### Outline records
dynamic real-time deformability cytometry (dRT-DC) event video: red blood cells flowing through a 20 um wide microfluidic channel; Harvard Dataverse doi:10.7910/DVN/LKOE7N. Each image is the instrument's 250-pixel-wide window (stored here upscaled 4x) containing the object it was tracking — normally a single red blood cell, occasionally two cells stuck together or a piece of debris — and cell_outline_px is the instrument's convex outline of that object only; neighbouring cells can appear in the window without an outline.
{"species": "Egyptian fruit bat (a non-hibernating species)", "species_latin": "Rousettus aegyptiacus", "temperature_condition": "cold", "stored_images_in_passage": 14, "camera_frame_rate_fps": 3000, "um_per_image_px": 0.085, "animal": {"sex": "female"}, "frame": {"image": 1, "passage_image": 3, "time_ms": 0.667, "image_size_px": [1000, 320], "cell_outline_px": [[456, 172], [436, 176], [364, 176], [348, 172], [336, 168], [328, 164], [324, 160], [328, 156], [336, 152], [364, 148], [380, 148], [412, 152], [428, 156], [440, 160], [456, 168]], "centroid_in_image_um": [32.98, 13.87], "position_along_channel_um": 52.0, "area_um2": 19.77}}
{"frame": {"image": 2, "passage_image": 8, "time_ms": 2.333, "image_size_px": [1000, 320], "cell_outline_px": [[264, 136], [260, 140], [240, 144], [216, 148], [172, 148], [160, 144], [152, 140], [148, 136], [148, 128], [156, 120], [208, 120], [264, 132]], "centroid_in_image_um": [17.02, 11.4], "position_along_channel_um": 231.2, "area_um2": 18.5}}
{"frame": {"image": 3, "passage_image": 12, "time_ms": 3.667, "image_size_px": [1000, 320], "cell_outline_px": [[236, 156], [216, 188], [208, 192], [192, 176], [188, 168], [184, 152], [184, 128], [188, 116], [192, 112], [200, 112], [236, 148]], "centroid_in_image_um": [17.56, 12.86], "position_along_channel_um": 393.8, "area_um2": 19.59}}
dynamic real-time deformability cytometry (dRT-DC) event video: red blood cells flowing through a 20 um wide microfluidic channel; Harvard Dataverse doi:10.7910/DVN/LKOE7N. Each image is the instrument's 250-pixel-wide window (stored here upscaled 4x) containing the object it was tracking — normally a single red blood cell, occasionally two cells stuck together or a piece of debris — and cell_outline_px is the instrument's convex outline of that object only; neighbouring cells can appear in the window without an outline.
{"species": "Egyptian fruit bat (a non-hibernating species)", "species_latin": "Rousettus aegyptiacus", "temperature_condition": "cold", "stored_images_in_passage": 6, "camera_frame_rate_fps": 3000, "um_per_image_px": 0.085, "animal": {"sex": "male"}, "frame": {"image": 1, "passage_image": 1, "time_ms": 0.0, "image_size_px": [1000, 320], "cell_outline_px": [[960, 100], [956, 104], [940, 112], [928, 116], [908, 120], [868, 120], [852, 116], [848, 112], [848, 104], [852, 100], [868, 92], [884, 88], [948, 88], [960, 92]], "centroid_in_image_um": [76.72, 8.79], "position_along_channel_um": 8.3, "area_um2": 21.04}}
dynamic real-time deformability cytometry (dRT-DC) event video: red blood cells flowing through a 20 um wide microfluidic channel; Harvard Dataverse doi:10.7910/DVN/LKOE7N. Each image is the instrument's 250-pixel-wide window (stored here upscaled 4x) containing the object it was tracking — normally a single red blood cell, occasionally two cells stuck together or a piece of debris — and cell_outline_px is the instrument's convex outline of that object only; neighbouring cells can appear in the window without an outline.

### WHAT THE EXERCISE ASKS
Copy every record exactly as presented.

### WRITTEN RESPONSE
dynamic real-time deformability cytometry (dRT-DC) event video: red blood cells flowing through a 20 um wide microfluidic channel; Harvard Dataverse doi:10.7910/DVN/LKOE7N. Each image is the instrument's 250-pixel-wide window (stored here upscaled 4x) containing the object it was tracking — normally a single red blood cell, occasionally two cells stuck together or a piece of debris — and cell_outline_px is the instrument's convex outline of that object only; neighbouring cells can appear in the window without an outline.
{"species": "Egyptian fruit bat (a non-hibernating species)", "species_latin": "Rousettus aegyptiacus", "temperature_condition": "cold", "stored_images_in_passage": 14, "camera_frame_rate_fps": 3000, "um_per_image_px": 0.085, "animal": {"sex": "female"}, "frame": {"image": 1, "passage_image": 3, "time_ms": 0.667, "image_size_px": [1000, 320], "cell_outline_px": [[456, 172], [436, 176], [364, 176], [348, 172], [336, 168], [328, 164], [324, 160], [328, 156], [336, 152], [364, 148], [380, 148], [412, 152], [428, 156], [440, 160], [456, 168]], "centroid_in_image_um": [32.98, 13.87], "position_along_channel_um": 52.0, "area_um2": 19.77}}
{"frame": {"image": 2, "passage_image": 8, "time_ms": 2.333, "image_size_px": [1000, 320], "cell_outline_px": [[264, 136], [260, 140], [240, 144], [216, 148], [172, 148], [160, 144], [152, 140], [148, 136], [148, 128], [156, 120], [208, 120], [264, 132]], "centroid_in_image_um": [17.02, 11.4], "position_along_channel_um": 231.2, "area_um2": 18.5}}
{"frame": {"image": 3, "passage_image": 12, "time_ms": 3.667, "image_size_px": [1000, 320], "cell_outline_px": [[236, 156], [216, 188], [208, 192], [192, 176], [188, 168], [184, 152], [184, 128], [188, 116], [192, 112], [200, 112], [236, 148]], "centroid_in_image_um": [17.56, 12.86], "position_along_channel_um": 393.8, "area_um2": 19.59}}
dynamic real-time deformability cytometry (dRT-DC) event video: red blood cells flowing through a 20 um wide microfluidic channel; Harvard Dataverse doi:10.7910/DVN/LKOE7N. Each image is the instrument's 250-pixel-wide window (stored here upscaled 4x) containing the object it was tracking — normally a single red blood cell, occasionally two cells stuck together or a piece of debris — and cell_outline_px is the instrument's convex outline of that object only; neighbouring cells can appear in the window without an outline.
{"species": "Egyptian fruit bat (a non-hibernating species)", "species_latin": "Rousettus aegyptiacus", "temperature_condition": "cold", "stored_images_in_passage": 6, "camera_frame_rate_fps": 3000, "um_per_image_px": 0.085, "animal": {"sex": "male"}, "frame": {"image": 1, "passage_image": 1, "time_ms": 0.0, "image_size_px": [1000, 320], "cell_outline_px": [[960, 100], [956, 104], [940, 112], [928, 116], [908, 120], [868, 120], [852, 116], [848, 112], [848, 104], [852, 100], [868, 92], [884, 88], [948, 88], [960, 92]], "centroid_in_image_um": [76.72, 8.79], "position_along_channel_um": 8.3, "area_um2": 21.04}}
dynamic real-time deformability cytometry (dRT-DC) event video: red blood cells flowing through a 20 um wide microfluidic channel; Harvard Dataverse doi:10.7910/DVN/LKOE7N. Each image is the instrument's 250-pixel-wide window (stored here upscaled 4x) containing the object it was tracking — normally a single red blood cell, occasionally two cells stuck together or a piece of debris — and cell_outline_px is the instrument's convex outline of that object only; neighbouring cells can appear in the window without an outline.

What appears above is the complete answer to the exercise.